Letters: Don’t point fingers, be prepared for next crisis; Relay canceled, but money still raised to fight cancer; Disagrees with letter about Trump

Don’t point fingers, be prepared for next crisis

In 2005, President George W. Bush delivered a speech addressing preparedness for a potential crisis. In it, he outlined how he believed various government agencies should put together plans for how to handle various worst-case scenarios that could befall the country. There was no follow-up by his administration or any subsequent presidency to implement these ideas. We were too focused on fighting wars and other perceived priorities. As a result, when our current crisis hit, neither federal, state, or local governments had a clue as to how to try to handle the pandemic.

Of course, we the public have not been a good example of fiscal preparedness either. We’ve been encouraged to spend every dollar we make. We are a society of immediate gratification. So now that we’re hit with a crisis, we need the government to bail us out. Roughly 55% of the public have credit card debt and 10% have over $5,000 in monthly credit card balances. In other words, very few people ask themselves the question, “What am I going to do if ...?”


The federal and state governments are no better. They have borrowed to the point that our national debt is well into the inconceivable trillions of dollars. So when the country is rolling along with what may have been the greatest economy and bull stock market in history, why would we focus on any type of doom and gloom event? But here we are and absolutely no one was prepared.

Anyone who is familiar with the Old Testament in the Bible knows the story of Joseph in the book of Genesis. Joseph was sold into slavery by his brothers and was in an Egyptian prison. The Pharoah apparently had a dream that bothered him enough that he summoned Joseph to interpret the dream. Joseph explained the Pharoah’s dream as follows,"For seven years there will be more than enough food for your country. This will be followed by seven years of famine. So you need to put away and save some of the grain to use when times are bad."

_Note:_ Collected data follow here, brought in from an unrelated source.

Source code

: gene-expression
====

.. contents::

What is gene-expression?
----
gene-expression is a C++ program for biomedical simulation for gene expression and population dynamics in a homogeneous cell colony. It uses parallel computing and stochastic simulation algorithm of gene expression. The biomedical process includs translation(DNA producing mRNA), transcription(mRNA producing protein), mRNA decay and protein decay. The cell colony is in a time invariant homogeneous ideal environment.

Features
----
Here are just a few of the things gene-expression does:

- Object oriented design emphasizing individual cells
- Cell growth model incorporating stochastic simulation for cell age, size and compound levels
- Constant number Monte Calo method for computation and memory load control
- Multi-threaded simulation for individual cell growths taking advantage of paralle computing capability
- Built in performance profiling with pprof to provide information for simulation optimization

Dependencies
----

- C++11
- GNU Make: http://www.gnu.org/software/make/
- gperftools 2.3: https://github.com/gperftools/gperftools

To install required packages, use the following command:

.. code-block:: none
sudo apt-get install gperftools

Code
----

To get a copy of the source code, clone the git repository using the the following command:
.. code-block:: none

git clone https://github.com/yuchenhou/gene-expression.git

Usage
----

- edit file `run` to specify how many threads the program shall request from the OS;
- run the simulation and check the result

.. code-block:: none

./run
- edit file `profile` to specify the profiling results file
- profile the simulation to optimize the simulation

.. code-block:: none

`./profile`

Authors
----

I hope when this terrible shutdown of our American way of life is over, rather than pointing fingers of blame toward every which way but Sunday, we look in the mirror and ask ourselves the question,"If something akin to this ever happens again, how can I best prepare myself and my family to be able to deal with it?"

Our government should certainly do the same because those who forget history are bound to repeat it!

Dave Price


Relay canceled, but money still raised to fight cancer

Every spring the Taneytown community turns out in full force for the American Cancer Society’s Relay For Life of Taneytown, an inspiring event that fights cancer, celebrates cancer survivors, and remembers loved ones lost to cancer.  This year’s event was to take place on May 2 at Northwest Middle School but has been cancelled due to COVID-19. But cancer hasn’t stopped and neither have we!  Even though we’re apart, our amazing community came together to support the mission.  Thanks to our Relay For Life sponsors and team fundraising, over $40,000 was still raised for the American Cancer Society.    

The Relay For Life of Taneytown volunteer committee would like to thank the following sponsors: Carroll Hospital, Westminster Pediatrics, Magstone LLC, Evapco, Federal Stone, Keysville Mobile Vet, Summit Financial, Terry’s Tag and Title Service, Infinity Global Travel, Crouse Ford, Run Moore and Koons Westminster Toyota.

We will come back stronger than ever in 2021! Due to the pandemic, cancer patients whose immune systems are compromised are more vulnerable than ever. The American Cancer Society has a live 24/7 hotline to provide resources and information at 1-800-227-2345. This spring, 70–80% of calls have been concerned about COVID-19 and cancer.  Relay is still accepting donations at relayforlife.org/taneytownmd.

Donna Rudolph

Angela Bonarrigo

The writers are co-chairs of Relay For Life of Taneytown.

Disagrees with letter about Trump

Corynne Courpas’s letter to the editor (“An open letter to the president,” April 28) is full of propaganda statements concerning President Trump. In response to her last sentence about wishing the president the best in what she hopes are the last months of the president’s term, I sincerely wish this is the last letter she writes to the editor with her negative remarks. You can fool some of the people some of the time, but you’ll find out you can’t fool all of the people all the time.